In the 1980s, Tilak started a union with Bharthiya Dalit Panthers in Delhi. They opened a Dalit theatre group called Ahahwan and started a students' awareness programme by establishing a youth study circle.

She was associated with multiple organisations, such as NACDAOR (National Confederation of Dalit and Adivasi Organizations), CADAM (Center for Alternative Dalit Media), NFDW (National Federation of Dalit Women), Rashtriya Dalit Mahila Andolan (RDMA), and many more.

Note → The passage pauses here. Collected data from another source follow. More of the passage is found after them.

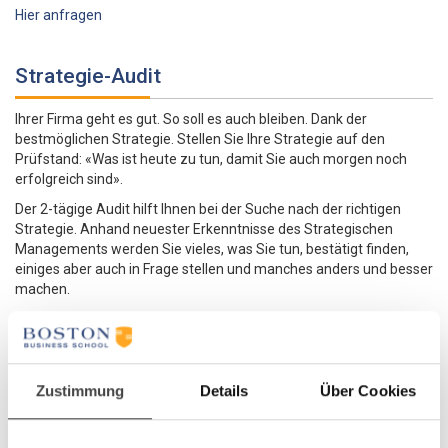
Hier anfragen
Strategie-Audit
Ihrer Firma geht es gut. So soll es auch bleiben. Dank der
bestmöglichen Strategie. Stellen Sie Ihre Strategie auf den
Prüfstand: «Was ist heute zu tun, damit Sie auch morgen noch
erfolgreich sind».
Der 2-tägige Audit hilft Ihnen bei der Suche nach der richtigen
Strategie. Anhand neuester Erkenntnisse des Strategischen
Managements werden Sie vieles, was Sie tun, bestätigt finden,
einiges aber auch in Frage stellen und manches anders und besser
machen.
Die beste Strategie
Zustimmung
Details
Über Cookies
Mit den best geeigneten Instrumenten aus der Strategie-Beratung
und einer auf Ihre Firma zugeschnittenen Auswahl soll die beste
und richtige Strategie für Ihr Unternehmen oder einen Teilbereich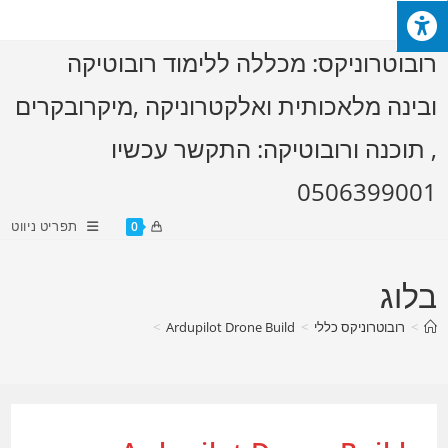
Ski
t
רובוטרוניקס: מכללה ללימוד רובוטיקה
conten
ובינה מלאכותית ואלקטרוניקה ,מיקרובקרים
, תוכנה ורובוטיקה: התקשר עכשיו
0506399001
תפריט ניווט
0
בלוג
>
רובוטרוניקס כללי
>
Ardupilot Drone Build
>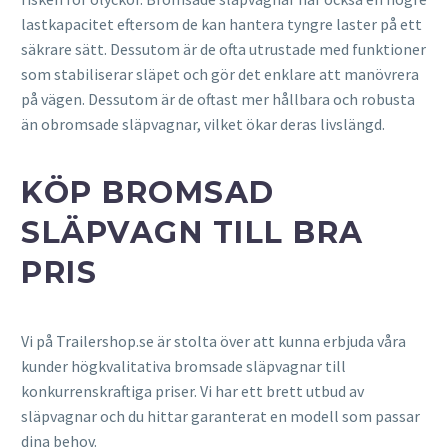
lastkapacitet eftersom de kan hantera tyngre laster på ett
säkrare sätt. Dessutom är de ofta utrustade med funktioner
som stabiliserar släpet och gör det enklare att manövrera
på vägen. Dessutom är de oftast mer hållbara och robusta
än obromsade släpvagnar, vilket ökar deras livslängd.
KÖP BROMSAD
SLÄPVAGN TILL BRA
PRIS
Vi på Trailershop.se är stolta över att kunna erbjuda våra
kunder högkvalitativa bromsade släpvagnar till
konkurrenskraftiga priser. Vi har ett brett utbud av
släpvagnar och du hittar garanterat en modell som passar
dina behov.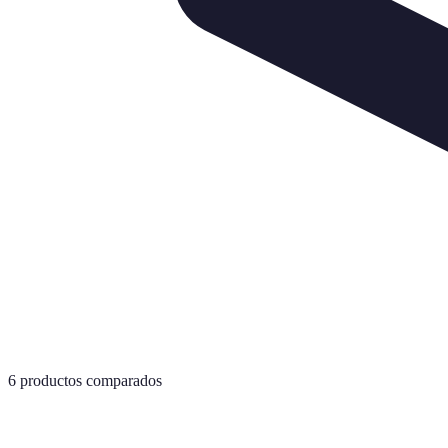
6
productos comparados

In 2011, the Bollywood film Aarakshan (directed by Prakash Jha) caused controversy, as the director was alleged to have insulted Dalits. Tilak was asked to view the film before its release. In 2012, she was part of a coalition of Dalit and non-Dalit writers, scholars, and activists who petitioned the National Council of Educational Research and Training (NCERT) to correctly represent the role of Dr. B.R. Ambedkar in school textbooks.

== Literary work ==

- Bharat Ki Pehli Shikshika - Savitribai Phule (1998)
- Padchaap (2000) - volume of poetry
- Buddha Ne Ghar Kyon Chhoda (2005)
- Samkalin Bharthiya Dalit Mahila Lekhan Vol. 1 (2011) - compiled and edited anthology of Dalit women writing
- Samkalin Bharthiya Dalit Mahila Lekhan Vol. 2 (2015)
- Hawa se Bechain Yuvtiyan (2015) - volume of poetry
- Dalit Stree Vimarsh Avum Patrakarita (2016)
- Samkalin Bharthiya Dalit Mahila Lekhan Vol. 3 (2017)
- Savitribai Phule Rachna Samagra (2017) - compiled and translated works of Dalit activist Savitribai Phule
- Apni Zameen Apna Aasman (2017) - autobiography
- Dr. Ambedkar Aur Stree Chintan Ke Dastavez (2018) - compiled and edited

== Awards ==
- Outstanding Woman Achievers Award by National Commission for Women (2013)
- Lifetime Achievement Award at the Dalit Women Speak Out Conference (2017)

==Death==
Tilak died on 30 March 2018 at the age of 59 at St Stephen's Hospital, Delhi. She had been taken to the hospital for treatment for an illness of the spine. She is survived by her daughter- actor, artist, activist and writer Jyotsna Siddharth.

Her death was mourned by several scholars and activists. Condolence meetings were held around the country and tributes were paid on social media websites including by her friend Kavita Srivastava, leader of People's Union for Civil Liberties (PUCL).